[Data extracted from a collection]
§

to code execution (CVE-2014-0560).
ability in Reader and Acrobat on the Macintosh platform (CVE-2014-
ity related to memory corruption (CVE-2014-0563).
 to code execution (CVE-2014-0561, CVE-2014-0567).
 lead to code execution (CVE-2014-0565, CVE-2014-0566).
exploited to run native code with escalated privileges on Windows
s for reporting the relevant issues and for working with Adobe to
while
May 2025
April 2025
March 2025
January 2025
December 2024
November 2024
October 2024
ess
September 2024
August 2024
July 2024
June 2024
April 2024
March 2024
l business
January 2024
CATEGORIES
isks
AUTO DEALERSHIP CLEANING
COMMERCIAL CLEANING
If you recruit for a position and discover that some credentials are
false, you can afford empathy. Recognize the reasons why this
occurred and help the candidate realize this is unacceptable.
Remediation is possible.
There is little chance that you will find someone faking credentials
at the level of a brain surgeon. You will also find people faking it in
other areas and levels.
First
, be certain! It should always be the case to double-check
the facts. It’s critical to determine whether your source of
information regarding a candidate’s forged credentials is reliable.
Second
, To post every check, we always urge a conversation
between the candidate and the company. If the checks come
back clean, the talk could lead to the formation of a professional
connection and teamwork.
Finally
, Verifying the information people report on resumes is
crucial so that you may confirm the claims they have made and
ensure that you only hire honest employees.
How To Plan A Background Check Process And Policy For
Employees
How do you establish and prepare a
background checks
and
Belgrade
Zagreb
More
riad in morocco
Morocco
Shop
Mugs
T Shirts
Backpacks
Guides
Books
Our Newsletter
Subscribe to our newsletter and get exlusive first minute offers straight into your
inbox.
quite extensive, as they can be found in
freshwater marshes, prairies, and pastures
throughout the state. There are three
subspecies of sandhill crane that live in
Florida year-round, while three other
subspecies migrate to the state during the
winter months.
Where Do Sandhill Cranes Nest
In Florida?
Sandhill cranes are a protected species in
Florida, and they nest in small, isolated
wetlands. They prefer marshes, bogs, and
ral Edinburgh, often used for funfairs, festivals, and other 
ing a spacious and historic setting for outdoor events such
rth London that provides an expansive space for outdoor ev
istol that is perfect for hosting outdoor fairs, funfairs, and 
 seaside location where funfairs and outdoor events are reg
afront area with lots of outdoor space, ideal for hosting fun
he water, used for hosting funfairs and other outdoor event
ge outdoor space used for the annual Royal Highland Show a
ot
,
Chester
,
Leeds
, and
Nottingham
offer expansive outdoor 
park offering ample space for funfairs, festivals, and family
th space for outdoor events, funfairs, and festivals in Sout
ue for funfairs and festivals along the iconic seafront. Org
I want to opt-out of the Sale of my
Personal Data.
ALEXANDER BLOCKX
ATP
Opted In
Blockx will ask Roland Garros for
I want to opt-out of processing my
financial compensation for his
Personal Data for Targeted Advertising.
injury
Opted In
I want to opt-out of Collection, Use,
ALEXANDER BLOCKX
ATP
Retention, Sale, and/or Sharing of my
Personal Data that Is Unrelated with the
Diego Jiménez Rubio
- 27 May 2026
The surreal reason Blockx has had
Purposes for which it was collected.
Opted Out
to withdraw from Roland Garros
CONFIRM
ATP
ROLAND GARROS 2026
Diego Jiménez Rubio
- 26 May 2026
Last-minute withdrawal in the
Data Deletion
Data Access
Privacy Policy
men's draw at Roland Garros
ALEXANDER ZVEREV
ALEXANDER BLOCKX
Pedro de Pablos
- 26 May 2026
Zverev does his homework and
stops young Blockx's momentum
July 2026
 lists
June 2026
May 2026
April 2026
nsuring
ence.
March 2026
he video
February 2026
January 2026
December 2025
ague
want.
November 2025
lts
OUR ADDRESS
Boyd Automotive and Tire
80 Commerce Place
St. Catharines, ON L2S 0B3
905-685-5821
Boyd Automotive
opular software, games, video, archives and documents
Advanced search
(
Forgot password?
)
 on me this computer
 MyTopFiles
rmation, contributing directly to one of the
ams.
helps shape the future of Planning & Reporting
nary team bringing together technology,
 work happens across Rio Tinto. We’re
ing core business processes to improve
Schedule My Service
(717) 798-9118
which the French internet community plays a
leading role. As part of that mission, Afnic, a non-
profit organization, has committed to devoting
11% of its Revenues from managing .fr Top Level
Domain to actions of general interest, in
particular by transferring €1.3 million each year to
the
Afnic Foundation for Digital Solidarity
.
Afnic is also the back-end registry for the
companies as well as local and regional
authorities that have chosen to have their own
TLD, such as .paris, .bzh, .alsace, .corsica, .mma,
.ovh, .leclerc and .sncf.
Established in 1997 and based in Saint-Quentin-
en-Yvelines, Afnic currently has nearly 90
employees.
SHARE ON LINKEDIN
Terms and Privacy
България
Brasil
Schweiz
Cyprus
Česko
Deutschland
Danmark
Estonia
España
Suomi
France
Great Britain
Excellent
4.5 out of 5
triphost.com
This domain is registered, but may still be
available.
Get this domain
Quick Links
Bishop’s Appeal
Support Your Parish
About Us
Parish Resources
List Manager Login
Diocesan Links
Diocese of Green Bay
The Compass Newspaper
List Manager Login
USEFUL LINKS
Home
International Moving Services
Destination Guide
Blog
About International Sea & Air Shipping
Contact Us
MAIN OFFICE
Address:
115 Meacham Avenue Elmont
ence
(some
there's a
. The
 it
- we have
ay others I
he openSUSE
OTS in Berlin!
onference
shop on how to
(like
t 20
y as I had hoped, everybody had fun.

§

YOUR GOAL:
Output all of the records exactly, with nothing omitted.

ANSWER FOR THIS EXERCISE:
to code execution (CVE-2014-0560).
ability in Reader and Acrobat on the Macintosh platform (CVE-2014-
ity related to memory corruption (CVE-2014-0563).
 to code execution (CVE-2014-0561, CVE-2014-0567).
 lead to code execution (CVE-2014-0565, CVE-2014-0566).
exploited to run native code with escalated privileges on Windows
s for reporting the relevant issues and for working with Adobe to
while
May 2025
April 2025
March 2025
January 2025
December 2024
November 2024
October 2024
ess
September 2024
August 2024
July 2024
June 2024
April 2024
March 2024
l business
January 2024
CATEGORIES
isks
AUTO DEALERSHIP CLEANING
COMMERCIAL CLEANING
If you recruit for a position and discover that some credentials are
false, you can afford empathy. Recognize the reasons why this
occurred and help the candidate realize this is unacceptable.
Remediation is possible.
There is little chance that you will find someone faking credentials
at the level of a brain surgeon. You will also find people faking it in
other areas and levels.
First
, be certain! It should always be the case to double-check
the facts. It’s critical to determine whether your source of
information regarding a candidate’s forged credentials is reliable.
Second
, To post every check, we always urge a conversation
between the candidate and the company. If the checks come
back clean, the talk could lead to the formation of a professional
connection and teamwork.
Finally
, Verifying the information people report on resumes is
crucial so that you may confirm the claims they have made and
ensure that you only hire honest employees.
How To Plan A Background Check Process And Policy For
Employees
How do you establish and prepare a
background checks
and
Belgrade
Zagreb
More
riad in morocco
Morocco
Shop
Mugs
T Shirts
Backpacks
Guides
Books
Our Newsletter
Subscribe to our newsletter and get exlusive first minute offers straight into your
inbox.
quite extensive, as they can be found in
freshwater marshes, prairies, and pastures
throughout the state. There are three
subspecies of sandhill crane that live in
Florida year-round, while three other
subspecies migrate to the state during the
winter months.
Where Do Sandhill Cranes Nest
In Florida?
Sandhill cranes are a protected species in
Florida, and they nest in small, isolated
wetlands. They prefer marshes, bogs, and
ral Edinburgh, often used for funfairs, festivals, and other 
ing a spacious and historic setting for outdoor events such
rth London that provides an expansive space for outdoor ev
istol that is perfect for hosting outdoor fairs, funfairs, and 
 seaside location where funfairs and outdoor events are reg
afront area with lots of outdoor space, ideal for hosting fun
he water, used for hosting funfairs and other outdoor event
ge outdoor space used for the annual Royal Highland Show a
ot
,
Chester
,
Leeds
, and
Nottingham
offer expansive outdoor 
park offering ample space for funfairs, festivals, and family
th space for outdoor events, funfairs, and festivals in Sout
ue for funfairs and festivals along the iconic seafront. Org
I want to opt-out of the Sale of my
Personal Data.
ALEXANDER BLOCKX
ATP
Opted In
Blockx will ask Roland Garros for
I want to opt-out of processing my
financial compensation for his
Personal Data for Targeted Advertising.
injury
Opted In
I want to opt-out of Collection, Use,
ALEXANDER BLOCKX
ATP
Retention, Sale, and/or Sharing of my
Personal Data that Is Unrelated with the
Diego Jiménez Rubio
- 27 May 2026
The surreal reason Blockx has had
Purposes for which it was collected.
Opted Out
to withdraw from Roland Garros
CONFIRM
ATP
ROLAND GARROS 2026
Diego Jiménez Rubio
- 26 May 2026
Last-minute withdrawal in the
Data Deletion
Data Access
Privacy Policy
men's draw at Roland Garros
ALEXANDER ZVEREV
ALEXANDER BLOCKX
Pedro de Pablos
- 26 May 2026
Zverev does his homework and
stops young Blockx's momentum
July 2026
 lists
June 2026
May 2026
April 2026
nsuring
ence.
March 2026
he video
February 2026
January 2026
December 2025
ague
want.
November 2025
lts
OUR ADDRESS
Boyd Automotive and Tire
80 Commerce Place
St. Catharines, ON L2S 0B3
905-685-5821
Boyd Automotive
opular software, games, video, archives and documents
Advanced search
(
Forgot password?
)
 on me this computer
 MyTopFiles
rmation, contributing directly to one of the
ams.
helps shape the future of Planning & Reporting
nary team bringing together technology,
 work happens across Rio Tinto. We’re
ing core business processes to improve
Schedule My Service
(717) 798-9118
which the French internet community plays a
leading role. As part of that mission, Afnic, a non-
profit organization, has committed to devoting
11% of its Revenues from managing .fr Top Level
Domain to actions of general interest, in
particular by transferring €1.3 million each year to
the
Afnic Foundation for Digital Solidarity
.
Afnic is also the back-end registry for the
companies as well as local and regional
authorities that have chosen to have their own
TLD, such as .paris, .bzh, .alsace, .corsica, .mma,
.ovh, .leclerc and .sncf.
Established in 1997 and based in Saint-Quentin-
en-Yvelines, Afnic currently has nearly 90
employees.
SHARE ON LINKEDIN
Terms and Privacy
България
Brasil
Schweiz
Cyprus
Česko
Deutschland
Danmark
Estonia
España
Suomi
France
Great Britain
Excellent
4.5 out of 5
triphost.com
This domain is registered, but may still be
available.
Get this domain
Quick Links
Bishop’s Appeal
Support Your Parish
About Us
Parish Resources
List Manager Login
Diocesan Links
Diocese of Green Bay
The Compass Newspaper
List Manager Login
USEFUL LINKS
Home
International Moving Services
Destination Guide
Blog
About International Sea & Air Shipping
Contact Us
MAIN OFFICE
Address:
115 Meacham Avenue Elmont
ence
(some
there's a
. The
 it
- we have
ay others I
he openSUSE
OTS in Berlin!
onference
shop on how to
(like
t 20
y as I had hoped, everybody had fun.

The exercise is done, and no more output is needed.